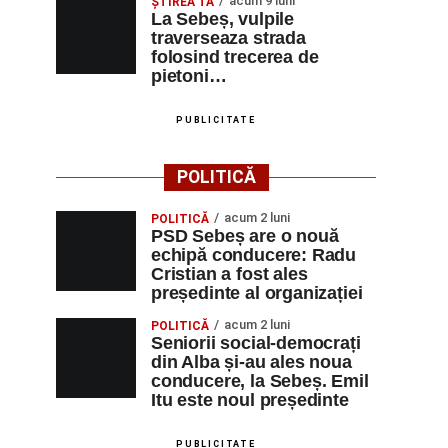
acum 9 luni
ŞTIREA TA
La Sebeș, vulpile
traverseaza strada
folosind trecerea de
pietoni…
PUBLICITATE
POLITICĂ
acum 2 luni
POLITICĂ
PSD Sebeș are o nouă
echipă conducere: Radu
Cristian a fost ales
președinte al organizației
acum 2 luni
POLITICĂ
Seniorii social-democrați
din Alba și-au ales noua
conducere, la Sebeș. Emil
Itu este noul președinte
PUBLICITATE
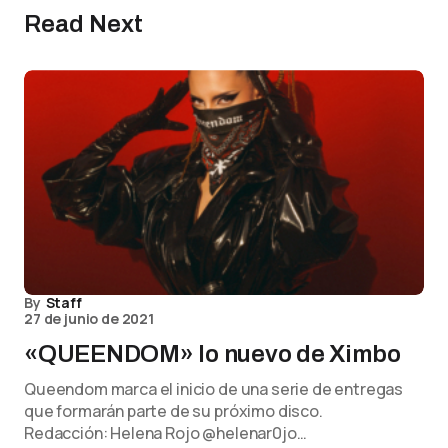
Read Next
By
Staff
27 de junio de 2021
«QUEENDOM» lo nuevo de Ximbo
Queendom marca el inicio de una serie de entregas
que formarán parte de su próximo disco.
Redacción: Helena Rojo @helenar0jo…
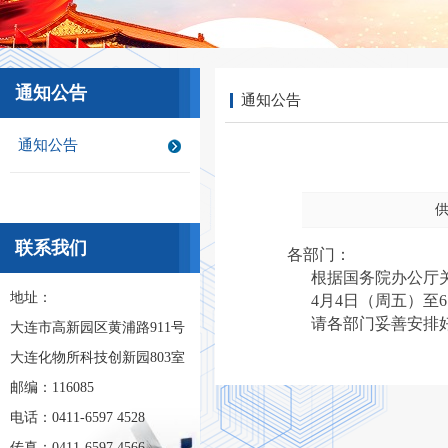
通知公告
通知公告
通知公告
供
联系我们
各部门：
根据国务院办公厅关于
地址：
4月4日（周五）至6
请各部门妥善安排好
大连市高新园区黄浦路911号
大连化物所科技创新园803室
邮编：116085
电话：0411-6597 4528
传真：0411-6597 4566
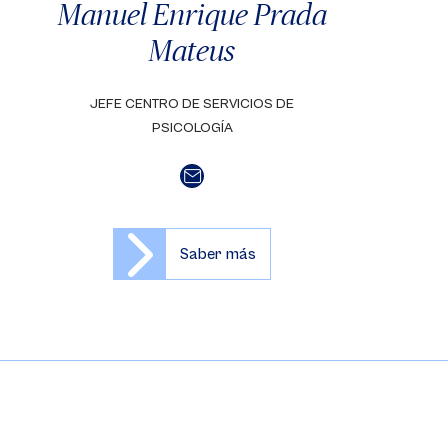
Manuel Enrique Prada
Mateus
JEFE CENTRO DE SERVICIOS DE
PSICOLOGÍA
Saber más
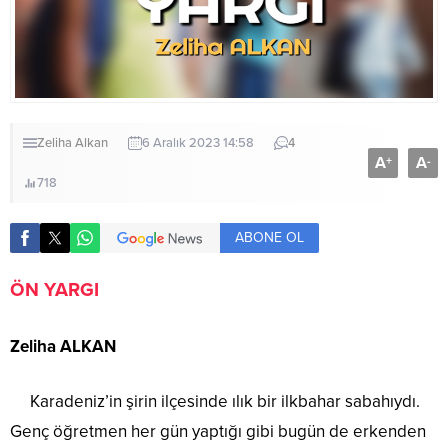
Zeliha Alkan
6 Aralık 2023 14:58
4
A
A
+
-
718
ABONE OL
ÖN YARGI
Zeliha ALKAN
Karadeniz’in şirin ilçesinde ılık bir ilkbahar sabahıydı.
Genç öğretmen her gün yaptığı gibi bugün de erkenden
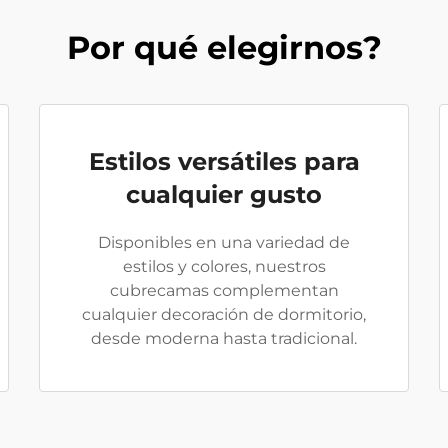
Por qué elegirnos?
Estilos versátiles para
cualquier gusto
Disponibles en una variedad de
estilos y colores, nuestros
cubrecamas complementan
cualquier decoración de dormitorio,
desde moderna hasta tradicional.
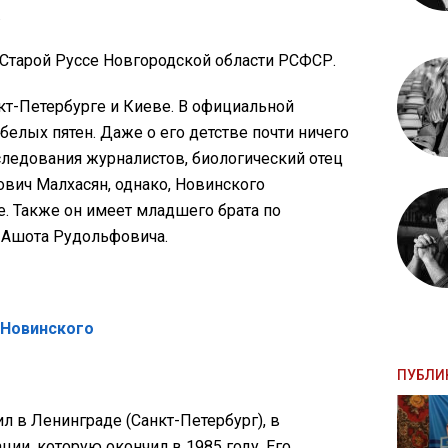
.
 Старой Руссе Новгородской области РСФСР.
кт-Петербурге и Киеве. В официальной
белых пятен. Даже о его детстве почти ничего
следования журналистов, биологический отец
вич Малхасян, однако, Новинского
. Также он имеет младшего брата по
 Ашота Рудольфовича.
 Новинского
ПУБЛИ
 в Ленинграде (Санкт-Петербург), в
ии, которую окончил в 1985 году. Его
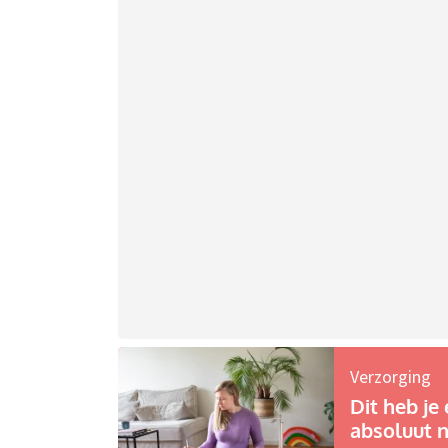
Verzorging
Dit heb je 
absoluut n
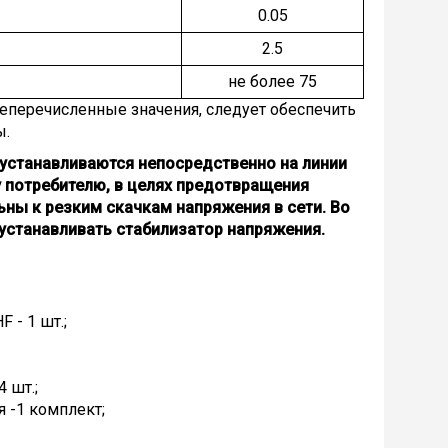
0.05
2.5
не более 75
перечисленные значения, следует обеспечить
ы.
устанавливаются непосредственно на линии
 потребителю, в целях предотвращения
ьны к резким скачкам напряжения в сети.
Во
устанавливать стабилизатор напряжения.
 - 1 шт.;
 шт.;
 -1 комплект;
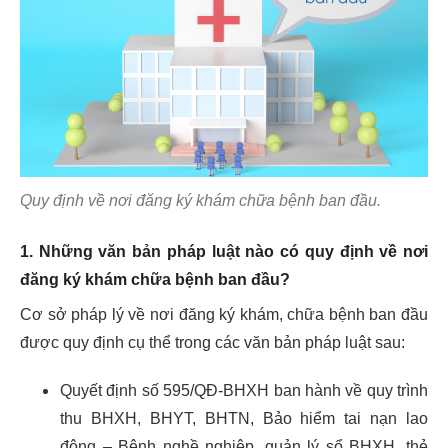
Quy định về nơi đăng ký khám chữa bệnh ban đầu.
1. Những văn bản pháp luật nào có quy định về nơi
đăng ký khám chữa bệnh ban đầu?
Cơ sở pháp lý về nơi đăng ký khám, chữa bệnh ban đầu
được quy định cụ thể trong các văn bản pháp luật sau:
Quyết định số 595/QĐ-BHXH ban hành về quy trình
thu BHXH, BHYT, BHTN, Bảo hiểm tai nạn lao
động – Bệnh nghề nghiệp, quản lý sổ BHXH, thẻ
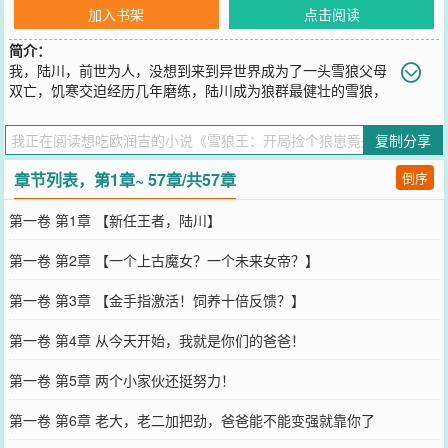
加入书架
点击阅读
简介：
我，陆川，前世为人，没想到来到异世界成为了一头雪狼父母
双亡，饥寒交迫经历几年磨练，陆川成为狼群最健壮的雪狼，
当上雪狼王这天狩猎归来后，陆川看见了狼群里与他同样经历的一对
小狼崽，父母双亡，艰难求生他想收养狼崽，但就在这时，却听到了
复制分享
她们俩的心声“哼，这群该死的畜生，待本座修为突破定将你们吞
噬！”“想我人族大帝，居然沦落至此，罢了，既来之则安之，这头雪
章节列表，第1章~ 57章/共57章
倒序
狼王，似乎有点异种血脉，等半帝重修，可收为坐骑…”陆川心中一
寒，起了杀意但就在这时，系统激活饲养十倍反馈绑定了这上古魔女
第一卷 第1章 【新任王者，陆川】
与重生女帝她们修为提升，陆川可得到十倍反馈，无论她们多强，陆
川都能比她们强上十倍……我，冷凝霜，上古魔女，前世被一群自诩
第一卷 第2章 【一个上古魔女？一个未来女帝？】
正道的老家伙围攻致死，没想到重生后成了雪狼待我重修夺天造化
决，这些雪狼，都是我的血食……我，江洛璃，人族女帝，因遭算计
第一卷 第3章 【金手指激活！饲养十倍反馈？】
陨落，幸好有古器轮回镜带我回到了灵气复苏未开始前这雪狼王，倒
是可以收为坐骑，日后随本帝征战天下。多年之后。冷凝霜：为什么
第一卷 第4章 从今天开始，我就是你们的爸爸！
无法超越江洛璃：能成为狼爸的坐骑，是我的荣幸！
您要是觉得《
雪狼王：开局捡个狼崽竟是女帝重生！
》还不错的话请
第一卷 第5章 两个小家伙还挺努力！
不要忘记向您QQ群和微博微信里的朋友推荐哦！
第一卷 第6章 老大，老二加把劲，爸爸能不能变强就靠你了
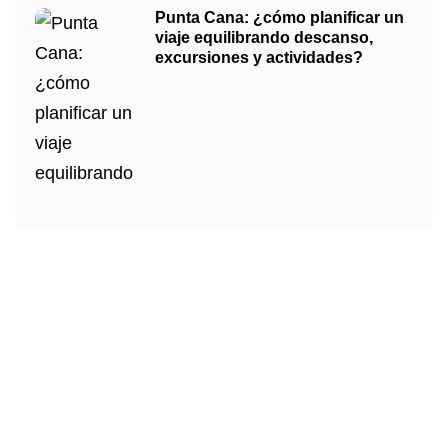
Punta Cana: ¿cómo planificar un
viaje equilibrando descanso,
excursiones y actividades?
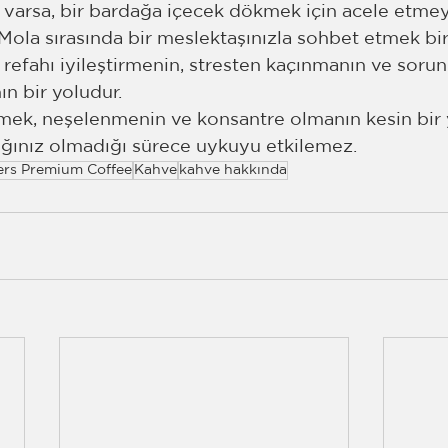
 varsa, bir bardağa içecek dökmek için acele etmey
 Mola sırasında bir meslektaşınızla sohbet etmek bi
 refahı iyileştirmenin, stresten kaçınmanın ve soru
n bir yoludur.
çmek, neşelenmenin ve konsantre olmanın kesin bir 
lığınız olmadığı sürece uykuyu etkilemez.
ers Premium Coffee
Kahve
kahve hakkında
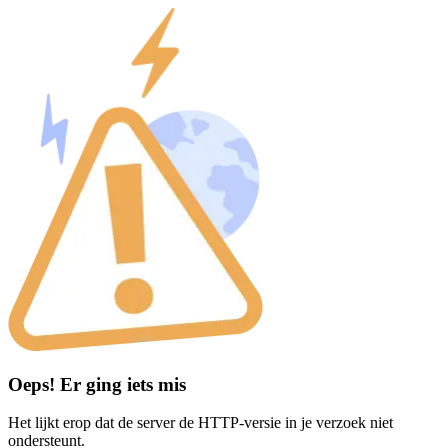
Oeps! Er ging iets mis
Het lijkt erop dat de server de HTTP-versie in je verzoek niet
ondersteunt.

Exercise description: Rewrite the text read from all the records with "PUBLICITATE" replaced by "RECLAMĂ" wherever it occurs, keeping everything else unchanged. Leave the pictures out of your answer.

Output of the task:
acum 9 luni
ŞTIREA TA
La Sebeș, vulpile
traverseaza strada
folosind trecerea de
pietoni…
RECLAMĂ
POLITICĂ
acum 2 luni
POLITICĂ
PSD Sebeș are o nouă
echipă conducere: Radu
Cristian a fost ales
președinte al organizației
acum 2 luni
POLITICĂ
Seniorii social-democrați
din Alba și-au ales noua
conducere, la Sebeș. Emil
Itu este noul președinte
RECLAMĂ
Read Next
By
Staff
27 de junio de 2021
«QUEENDOM» lo nuevo de Ximbo
Queendom marca el inicio de una serie de entregas
que formarán parte de su próximo disco.
Redacción: Helena Rojo @helenar0jo…
通知公告
通知公告
通知公告
供
联系我们
各部门：
根据国务院办公厅关于
地址：
4月4日（周五）至6
请各部门妥善安排好
大连市高新园区黄浦路911号
大连化物所科技创新园803室
邮编：116085
电话：0411-6597 4528
传真：0411-6597 4566
Manuel Enrique Prada
Mateus
JEFE CENTRO DE SERVICIOS DE
PSICOLOGÍA
Saber más
Zeliha Alkan
6 Aralık 2023 14:58
4
A
A
+
-
718
ABONE OL
ÖN YARGI
Zeliha ALKAN
Karadeniz’in şirin ilçesinde ılık bir ilkbahar sabahıydı.
Genç öğretmen her gün yaptığı gibi bugün de erkenden
Por qué elegirnos?
Estilos versátiles para
cualquier gusto
Disponibles en una variedad de
estilos y colores, nuestros
cubrecamas complementan
cualquier decoración de dormitorio,
desde moderna hasta tradicional.
.
 Старой Руссе Новгородской области РСФСР.
кт-Петербурге и Киеве. В официальной
белых пятен. Даже о его детстве почти ничего
следования журналистов, биологический отец
вич Малхасян, однако, Новинского
. Также он имеет младшего брата по
 Ашота Рудольфовича.
 Новинского
ПУБЛИ
 в Ленинграде (Санкт-Петербург), в
ии, которую окончил в 1985 году. Его
Verzorging
Dit heb je 
absoluut n
0.05
2.5
не более 75
перечисленные значения, следует обеспечить
ы.
устанавливаются непосредственно на линии
 потребителю, в целях предотвращения
ьны к резким скачкам напряжения в сети.
Во
устанавливать стабилизатор напряжения.
 - 1 шт.;
 шт.;
 -1 комплект;
Quy định về nơi đăng ký khám chữa bệnh ban đầu.
1. Những văn bản pháp luật nào có quy định về nơi
đăng ký khám chữa bệnh ban đầu?
Cơ sở pháp lý về nơi đăng ký khám, chữa bệnh ban đầu
được quy định cụ thể trong các văn bản pháp luật sau:
Quyết định số 595/QĐ-BHXH ban hành về quy trình
thu BHXH, BHYT, BHTN, Bảo hiểm tai nạn lao
động – Bệnh nghề nghiệp, quản lý sổ BHXH, thẻ
加入书架
点击阅读
简介：
我，陆川，前世为人，没想到来到异世界成为了一头雪狼父母
双亡，饥寒交迫经历几年磨练，陆川成为狼群最健壮的雪狼，
当上雪狼王这天狩猎归来后，陆川看见了狼群里与他同样经历的一对
小狼崽，父母双亡，艰难求生他想收养狼崽，但就在这时，却听到了
复制分享
她们俩的心声“哼，这群该死的畜生，待本座修为突破定将你们吞
噬！”“想我人族大帝，居然沦落至此，罢了，既来之则安之，这头雪
章节列表，第1章~ 57章/共57章
倒序
狼王，似乎有点异种血脉，等半帝重修，可收为坐骑…”陆川心中一
寒，起了杀意但就在这时，系统激活饲养十倍反馈绑定了这上古魔女
第一卷 第1章 【新任王者，陆川】
与重生女帝她们修为提升，陆川可得到十倍反馈，无论她们多强，陆
川都能比她们强上十倍……我，冷凝霜，上古魔女，前世被一群自诩
第一卷 第2章 【一个上古魔女？一个未来女帝？】
正道的老家伙围攻致死，没想到重生后成了雪狼待我重修夺天造化
决，这些雪狼，都是我的血食……我，江洛璃，人族女帝，因遭算计
第一卷 第3章 【金手指激活！饲养十倍反馈？】
陨落，幸好有古器轮回镜带我回到了灵气复苏未开始前这雪狼王，倒
是可以收为坐骑，日后随本帝征战天下。多年之后。冷凝霜：为什么
第一卷 第4章 从今天开始，我就是你们的爸爸！
无法超越江洛璃：能成为狼爸的坐骑，是我的荣幸！
您要是觉得《
雪狼王：开局捡个狼崽竟是女帝重生！
》还不错的话请
第一卷 第5章 两个小家伙还挺努力！
不要忘记向您QQ群和微博微信里的朋友推荐哦！
第一卷 第6章 老大，老二加把劲，爸爸能不能变强就靠你了
Punta Cana: ¿cómo planificar un
viaje equilibrando descanso,
excursiones y actividades?
 varsa, bir bardağa içecek dökmek için acele etmey
 Mola sırasında bir meslektaşınızla sohbet etmek bi
 refahı iyileştirmenin, stresten kaçınmanın ve soru
n bir yoludur.
çmek, neşelenmenin ve konsantre olmanın kesin bir 
lığınız olmadığı sürece uykuyu etkilemez.
ers Premium Coffee
Kahve
kahve hakkında
Oeps! Er ging iets mis
Het lijkt erop dat de server de HTTP-versie in je verzoek niet
ondersteunt.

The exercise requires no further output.